• [Work to complete]: Reproduce every line of the data below without changing a single character.

Records from a data source:

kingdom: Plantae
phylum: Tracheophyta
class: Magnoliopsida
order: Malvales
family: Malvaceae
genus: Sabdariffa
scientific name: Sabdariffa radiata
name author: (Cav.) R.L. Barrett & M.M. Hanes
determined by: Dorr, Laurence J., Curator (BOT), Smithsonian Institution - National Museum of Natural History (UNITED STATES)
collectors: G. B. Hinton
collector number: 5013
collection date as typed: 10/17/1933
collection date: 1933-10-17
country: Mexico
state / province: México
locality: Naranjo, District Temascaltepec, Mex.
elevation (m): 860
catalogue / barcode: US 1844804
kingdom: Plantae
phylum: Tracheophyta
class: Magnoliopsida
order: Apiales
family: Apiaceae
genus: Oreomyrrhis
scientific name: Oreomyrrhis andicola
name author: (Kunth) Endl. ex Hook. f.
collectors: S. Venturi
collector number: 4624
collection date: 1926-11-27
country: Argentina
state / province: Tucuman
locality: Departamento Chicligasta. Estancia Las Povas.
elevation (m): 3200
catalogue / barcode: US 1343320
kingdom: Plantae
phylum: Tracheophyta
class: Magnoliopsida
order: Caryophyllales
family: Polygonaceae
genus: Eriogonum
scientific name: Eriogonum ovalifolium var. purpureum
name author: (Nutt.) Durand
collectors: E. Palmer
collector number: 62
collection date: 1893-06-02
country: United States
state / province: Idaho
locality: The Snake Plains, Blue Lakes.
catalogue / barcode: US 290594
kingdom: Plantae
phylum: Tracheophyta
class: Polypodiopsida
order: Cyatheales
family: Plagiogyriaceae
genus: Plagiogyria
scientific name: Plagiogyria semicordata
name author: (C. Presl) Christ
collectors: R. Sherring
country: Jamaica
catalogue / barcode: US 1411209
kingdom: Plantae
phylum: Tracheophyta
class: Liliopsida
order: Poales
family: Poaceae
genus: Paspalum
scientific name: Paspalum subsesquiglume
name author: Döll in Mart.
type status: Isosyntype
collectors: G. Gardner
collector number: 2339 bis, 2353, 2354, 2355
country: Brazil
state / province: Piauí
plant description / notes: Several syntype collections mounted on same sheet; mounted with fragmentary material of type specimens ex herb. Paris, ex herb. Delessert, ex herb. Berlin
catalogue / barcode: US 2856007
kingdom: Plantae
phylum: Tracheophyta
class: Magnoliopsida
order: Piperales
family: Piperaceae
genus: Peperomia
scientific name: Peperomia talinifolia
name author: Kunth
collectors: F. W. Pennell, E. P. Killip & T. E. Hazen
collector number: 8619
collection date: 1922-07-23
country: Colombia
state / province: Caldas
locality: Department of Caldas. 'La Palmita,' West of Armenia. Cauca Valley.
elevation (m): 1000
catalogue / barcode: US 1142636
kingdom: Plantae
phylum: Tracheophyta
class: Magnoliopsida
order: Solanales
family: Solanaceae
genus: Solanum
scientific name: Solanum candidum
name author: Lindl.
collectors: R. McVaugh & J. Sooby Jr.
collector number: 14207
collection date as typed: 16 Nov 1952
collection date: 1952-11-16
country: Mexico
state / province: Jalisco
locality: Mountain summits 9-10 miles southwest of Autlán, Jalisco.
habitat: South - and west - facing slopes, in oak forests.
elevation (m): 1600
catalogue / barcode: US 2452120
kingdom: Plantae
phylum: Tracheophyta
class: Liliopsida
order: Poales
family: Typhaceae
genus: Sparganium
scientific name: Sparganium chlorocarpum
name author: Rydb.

• [The answer]:
kingdom: Plantae
phylum: Tracheophyta
class: Magnoliopsida
order: Malvales
family: Malvaceae
genus: Sabdariffa
scientific name: Sabdariffa radiata
name author: (Cav.) R.L. Barrett & M.M. Hanes
determined by: Dorr, Laurence J., Curator (BOT), Smithsonian Institution - National Museum of Natural History (UNITED STATES)
collectors: G. B. Hinton
collector number: 5013
collection date as typed: 10/17/1933
collection date: 1933-10-17
country: Mexico
state / province: México
locality: Naranjo, District Temascaltepec, Mex.
elevation (m): 860
catalogue / barcode: US 1844804
kingdom: Plantae
phylum: Tracheophyta
class: Magnoliopsida
order: Apiales
family: Apiaceae
genus: Oreomyrrhis
scientific name: Oreomyrrhis andicola
name author: (Kunth) Endl. ex Hook. f.
collectors: S. Venturi
collector number: 4624
collection date: 1926-11-27
country: Argentina
state / province: Tucuman
locality: Departamento Chicligasta. Estancia Las Povas.
elevation (m): 3200
catalogue / barcode: US 1343320
kingdom: Plantae
phylum: Tracheophyta
class: Magnoliopsida
order: Caryophyllales
family: Polygonaceae
genus: Eriogonum
scientific name: Eriogonum ovalifolium var. purpureum
name author: (Nutt.) Durand
collectors: E. Palmer
collector number: 62
collection date: 1893-06-02
country: United States
state / province: Idaho
locality: The Snake Plains, Blue Lakes.
catalogue / barcode: US 290594
kingdom: Plantae
phylum: Tracheophyta
class: Polypodiopsida
order: Cyatheales
family: Plagiogyriaceae
genus: Plagiogyria
scientific name: Plagiogyria semicordata
name author: (C. Presl) Christ
collectors: R. Sherring
country: Jamaica
catalogue / barcode: US 1411209
kingdom: Plantae
phylum: Tracheophyta
class: Liliopsida
order: Poales
family: Poaceae
genus: Paspalum
scientific name: Paspalum subsesquiglume
name author: Döll in Mart.
type status: Isosyntype
collectors: G. Gardner
collector number: 2339 bis, 2353, 2354, 2355
country: Brazil
state / province: Piauí
plant description / notes: Several syntype collections mounted on same sheet; mounted with fragmentary material of type specimens ex herb. Paris, ex herb. Delessert, ex herb. Berlin
catalogue / barcode: US 2856007
kingdom: Plantae
phylum: Tracheophyta
class: Magnoliopsida
order: Piperales
family: Piperaceae
genus: Peperomia
scientific name: Peperomia talinifolia
name author: Kunth
collectors: F. W. Pennell, E. P. Killip & T. E. Hazen
collector number: 8619
collection date: 1922-07-23
country: Colombia
state / province: Caldas
locality: Department of Caldas. 'La Palmita,' West of Armenia. Cauca Valley.
elevation (m): 1000
catalogue / barcode: US 1142636
kingdom: Plantae
phylum: Tracheophyta
class: Magnoliopsida
order: Solanales
family: Solanaceae
genus: Solanum
scientific name: Solanum candidum
name author: Lindl.
collectors: R. McVaugh & J. Sooby Jr.
collector number: 14207
collection date as typed: 16 Nov 1952
collection date: 1952-11-16
country: Mexico
state / province: Jalisco
locality: Mountain summits 9-10 miles southwest of Autlán, Jalisco.
habitat: South - and west - facing slopes, in oak forests.
elevation (m): 1600
catalogue / barcode: US 2452120
kingdom: Plantae
phylum: Tracheophyta
class: Liliopsida
order: Poales
family: Typhaceae
genus: Sparganium
scientific name: Sparganium chlorocarpum
name author: Rydb.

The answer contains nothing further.